ACTIVITY
Copy all records precisely, apart from the pictures.

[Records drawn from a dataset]

==================================================

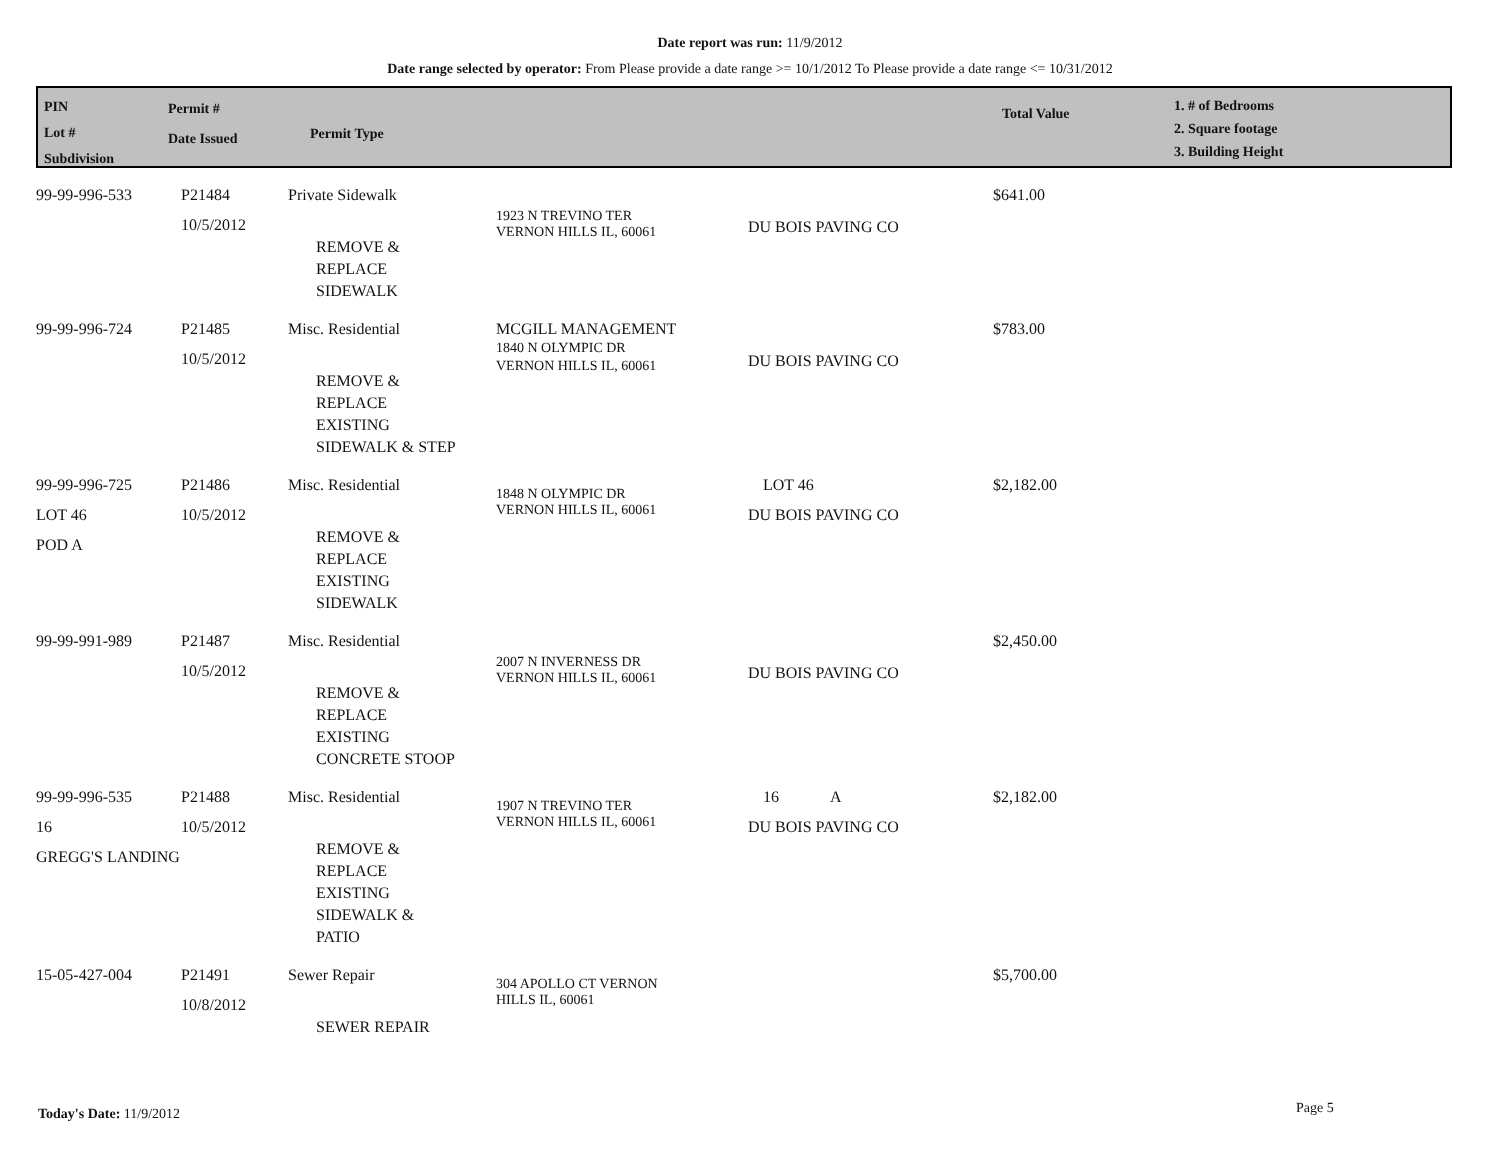Date report was run: 11/9/2012
Date range selected by operator: From Please provide a date range >= 10/1/2012 To Please provide a date range <= 10/31/2012
PIN
Lot #
Subdivision
Permit #
Date Issued
Permit Type
Total Value
1. # of Bedrooms
2. Square footage
3. Building Height
| 99-99-996-533 | P21484 10/5/2012 | Private Sidewalk REMOVE & REPLACE SIDEWALK | 1923 N TREVINO TER VERNON HILLS IL, 60061 | DU BOIS PAVING CO | $641.00 |
| 99-99-996-724 | P21485 10/5/2012 | Misc. Residential REMOVE & REPLACE EXISTING SIDEWALK & STEP | MCGILL MANAGEMENT 1840 N OLYMPIC DR VERNON HILLS IL, 60061 | DU BOIS PAVING CO | $783.00 |
| 99-99-996-725 LOT 46 POD A | P21486 10/5/2012 | Misc. Residential REMOVE & REPLACE EXISTING SIDEWALK | 1848 N OLYMPIC DR VERNON HILLS IL, 60061 | LOT 46 DU BOIS PAVING CO | $2,182.00 |
| 99-99-991-989 | P21487 10/5/2012 | Misc. Residential REMOVE & REPLACE EXISTING CONCRETE STOOP | 2007 N INVERNESS DR VERNON HILLS IL, 60061 | DU BOIS PAVING CO | $2,450.00 |
| 99-99-996-535 16 GREGG'S LANDING | P21488 10/5/2012 | Misc. Residential REMOVE & REPLACE EXISTING SIDEWALK & PATIO | 1907 N TREVINO TER VERNON HILLS IL, 60061 | 16 A DU BOIS PAVING CO | $2,182.00 |
| 15-05-427-004 | P21491 10/8/2012 | Sewer Repair SEWER REPAIR | 304 APOLLO CT VERNON HILLS IL, 60061 | | $5,700.00 |
Today's Date: 11/9/2012 Page 5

==================================================

ANSWER TO THIS PROBLEM
Date report was run: 11/9/2012
Date range selected by operator: From Please provide a date range >= 10/1/2012 To Please provide a date range <= 10/31/2012
PIN
Lot #
Subdivision
Permit #
Date Issued
Permit Type
Total Value
1. # of Bedrooms
2. Square footage
3. Building Height
| 99-99-996-533 | P21484 10/5/2012 | Private Sidewalk REMOVE & REPLACE SIDEWALK | 1923 N TREVINO TER VERNON HILLS IL, 60061 | DU BOIS PAVING CO | $641.00 |
| 99-99-996-724 | P21485 10/5/2012 | Misc. Residential REMOVE & REPLACE EXISTING SIDEWALK & STEP | MCGILL MANAGEMENT 1840 N OLYMPIC DR VERNON HILLS IL, 60061 | DU BOIS PAVING CO | $783.00 |
| 99-99-996-725 LOT 46 POD A | P21486 10/5/2012 | Misc. Residential REMOVE & REPLACE EXISTING SIDEWALK | 1848 N OLYMPIC DR VERNON HILLS IL, 60061 | LOT 46 DU BOIS PAVING CO | $2,182.00 |
| 99-99-991-989 | P21487 10/5/2012 | Misc. Residential REMOVE & REPLACE EXISTING CONCRETE STOOP | 2007 N INVERNESS DR VERNON HILLS IL, 60061 | DU BOIS PAVING CO | $2,450.00 |
| 99-99-996-535 16 GREGG'S LANDING | P21488 10/5/2012 | Misc. Residential REMOVE & REPLACE EXISTING SIDEWALK & PATIO | 1907 N TREVINO TER VERNON HILLS IL, 60061 | 16 A DU BOIS PAVING CO | $2,182.00 |
| 15-05-427-004 | P21491 10/8/2012 | Sewer Repair SEWER REPAIR | 304 APOLLO CT VERNON HILLS IL, 60061 | | $5,700.00 |
Today's Date: 11/9/2012 Page 5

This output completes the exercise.